Gdyby szambo było większe to pewnie byłoby inaczej
Musieliśmy swoje pprózniać co 2 tygodnie

----------


## msobanie

Witam,
Nata76, powiedz jakie to byly te szacunkowe koszty podlaczenia do kanalizy? 5 tys? 10 tys?
Wiecej chyba nie.
Za szambo zaplacisz 4-5 tys (z montazem). Za plastikowe jeszcze drozej. Taniej bedzie jak zrobisz sam(a)...
Koszt wywozu szamba na rok to 12x130-150 zl, czyli od okolo 1500 do 1800 zl/rok.
Kanaliza kosztuje 3m^3/osobe/mc czyli jakies 15 zl, moze 20 (nie wiem, bo nie mam kanalizy, ale na pewno nie drozej). Oszczedzasz przynajmniej 100 zl/mc, 1200 - 1500 na rok.
Oplaca sie.
O wygodzie nie wspomne...
Jak masz taki wybor - zapomnij o szambie i przylaczaj sie do kanalizy.
Pozdrawiam
Mirek

----------


## areq

> Koszt wywozu szamba na rok to 12x130-150 zl, czyli od okolo 1500 do 1800 zl/rok.

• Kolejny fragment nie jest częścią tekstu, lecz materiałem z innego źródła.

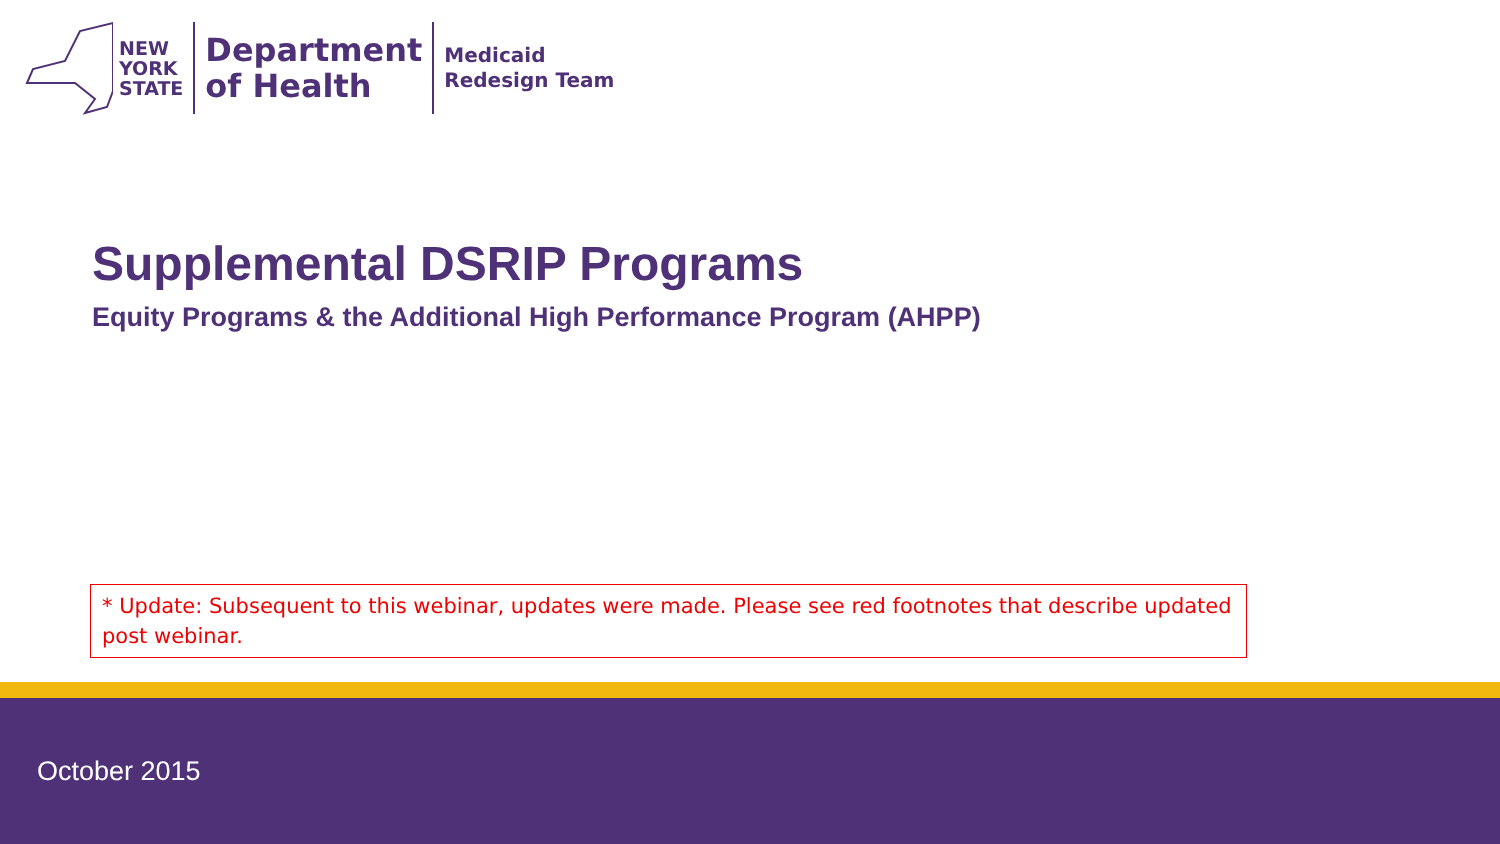NEW
YORK
STATE
Department
of Health
Medicaid
Redesign Team
Supplemental DSRIP Programs
Equity Programs & the Additional High Performance Program (AHPP)
* Update: Subsequent to this webinar, updates were made. Please see red footnotes that describe updated post webinar.
October 2015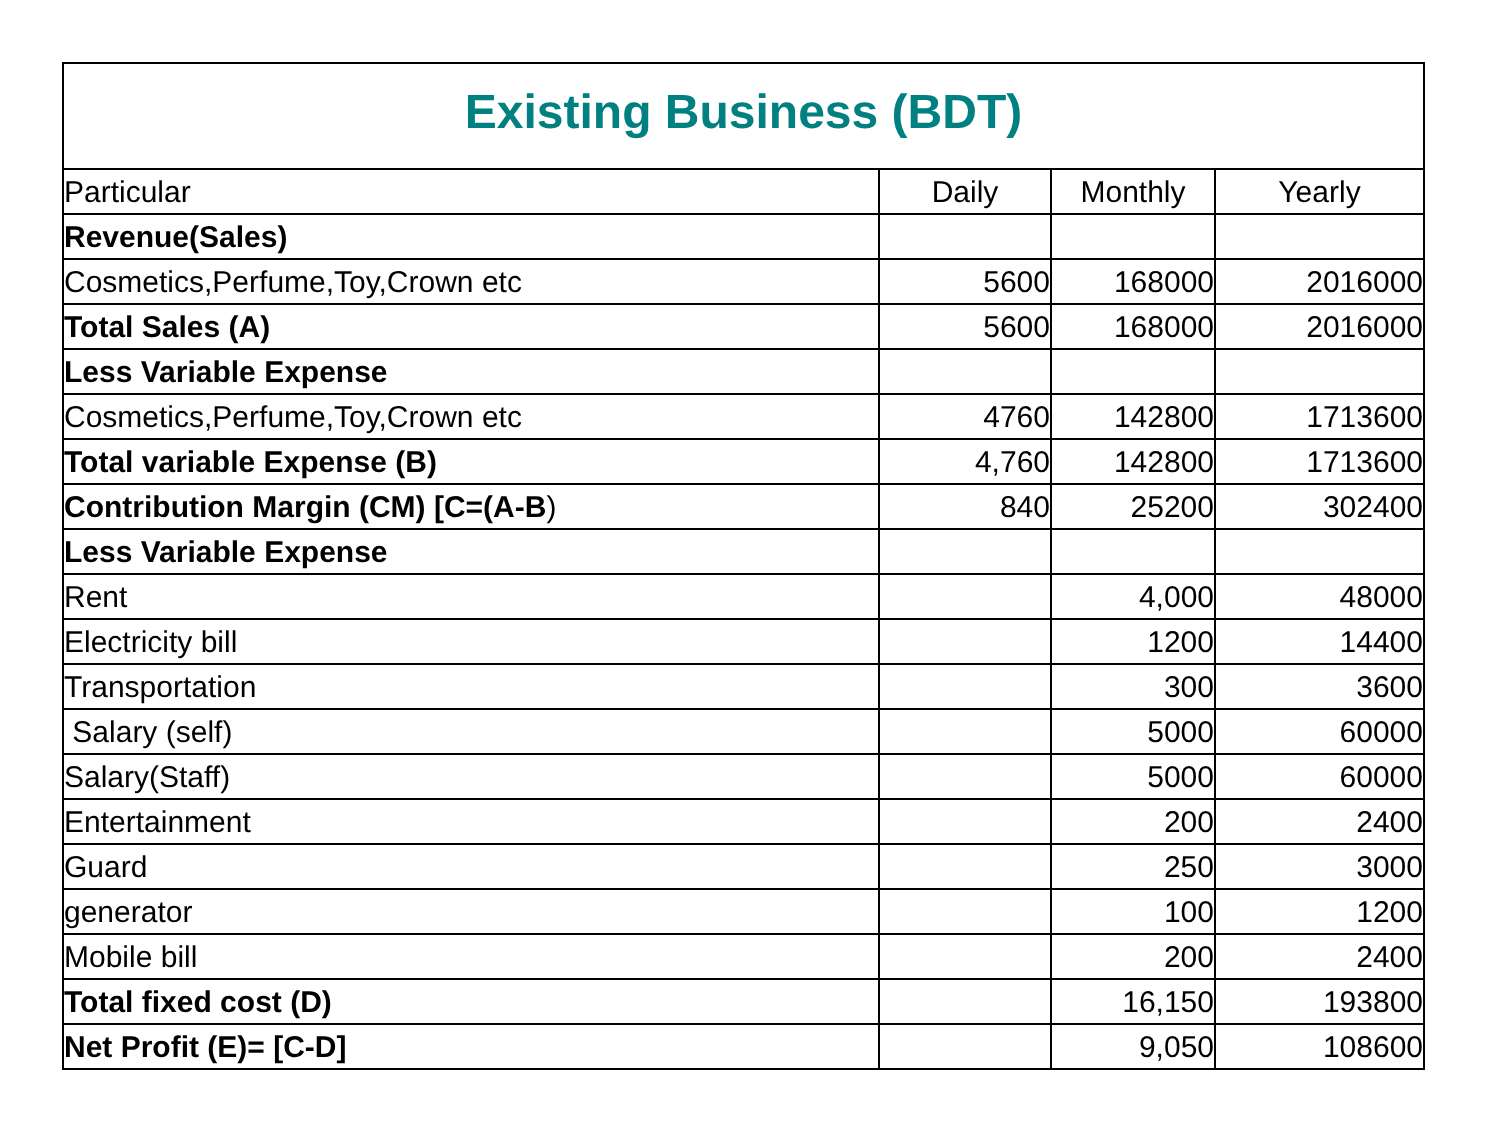| Existing Business (BDT) | | | |
| --- | --- | --- | --- |
| Particular | Daily | Monthly | Yearly |
| Revenue(Sales) | | | |
| Cosmetics,Perfume,Toy,Crown etc | 5600 | 168000 | 2016000 |
| Total Sales (A) | 5600 | 168000 | 2016000 |
| Less Variable Expense | | | |
| Cosmetics,Perfume,Toy,Crown etc | 4760 | 142800 | 1713600 |
| Total variable Expense (B) | 4,760 | 142800 | 1713600 |
| Contribution Margin (CM) [C=(A-B ) | 840 | 25200 | 302400 |
| Less Variable Expense | | | |
| Rent | | 4,000 | 48000 |
| Electricity bill | | 1200 | 14400 |
| Transportation | | 300 | 3600 |
| Salary (self) | | 5000 | 60000 |
| Salary(Staff) | | 5000 | 60000 |
| Entertainment | | 200 | 2400 |
| Guard | | 250 | 3000 |
| generator | | 100 | 1200 |
| Mobile bill | | 200 | 2400 |
| Total fixed cost (D) | | 16,150 | 193800 |
| Net Profit (E)= [C-D] | | 9,050 | 108600 |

To wyliczenie jest o.k. dla 3-4 osobowej rodziny,jedna osoba miałaby problem z napełnieniem 10m3/m-c



> Kanaliza kosztuje 3m^3/osobe/mc czyli jakies 15 zl, moze 20 (nie wiem, bo nie mam kanalizy, ale na pewno nie drozej). Oszczedzasz przynajmniej 100 zl/mc, 1200 - 1500 na rok.
> Oplaca sie.


Za ścieki płacisz tyle samo ile zużyłeś wody wg.wskazań licznika,chyba że masz podlicznik na podlewanie w ogródku.
Przy założeniach ,że jedna osoba zużywa 2,5m3 wody na m-c ,przy 4 osobach wychodzi 10m3 * powiedzmy 5zł/m3 to 50zł
Szambo 10m3 raz w miesiącu to koszt 100-110zł /ceny u mnie okolice Poznania/.Zysk,jak widać,połowę,ale na pewno nie 100zł m-c



> O wygodzie nie wspomne...


I to jest bardzo ważne..zapominasz o zaglądaniu do szamba... :big grin:  :big grin:  :big grin:  :big grin: 



> Jak masz taki wybor - zapomnij o szambie i przylaczaj sie do kanalizy.
> Pozdrawiam
> Mirek


Popieram w 100%

----------


## AldonkaS

Jak czytam Wasze posty - to oczom nie wierzę - u mnie 1m3 wywozu szamba kosztuje 18,50PLN   :Evil:   :Evil:   :Evil:  , a Wy tu piszecie o 10-12 PLN/m3   :ohmy:   :ohmy:   :ohmy:  (Mikołów na Górnym Śląsku).
A swoją drogą - to jak bym miała możliwość podłączenia się do kanalizy (nawet kopiąc 100m przyłącze) - to bym sie podłączała - komfort nie ten co szambo (o kosztach już nie wspomnę).

----------


## Jezier

U mnie wywóz szamba kosztuje 69,55 za beczkę o pojemności ok 9m3. Ale opróżniam szambo gdy jest w nim ok 8 m3. Trudno tak co do litra się wstrzelić. W ciągu roku zamawiam 16 wywozów. Płace więc 1182 zł.
Gdybym miał kanalizację i zapłacił za ścieki zliczone z licznika wody (poszło 128m3 wody) to zapłaciłbym 340 zł - 2,64 zł za 1m3.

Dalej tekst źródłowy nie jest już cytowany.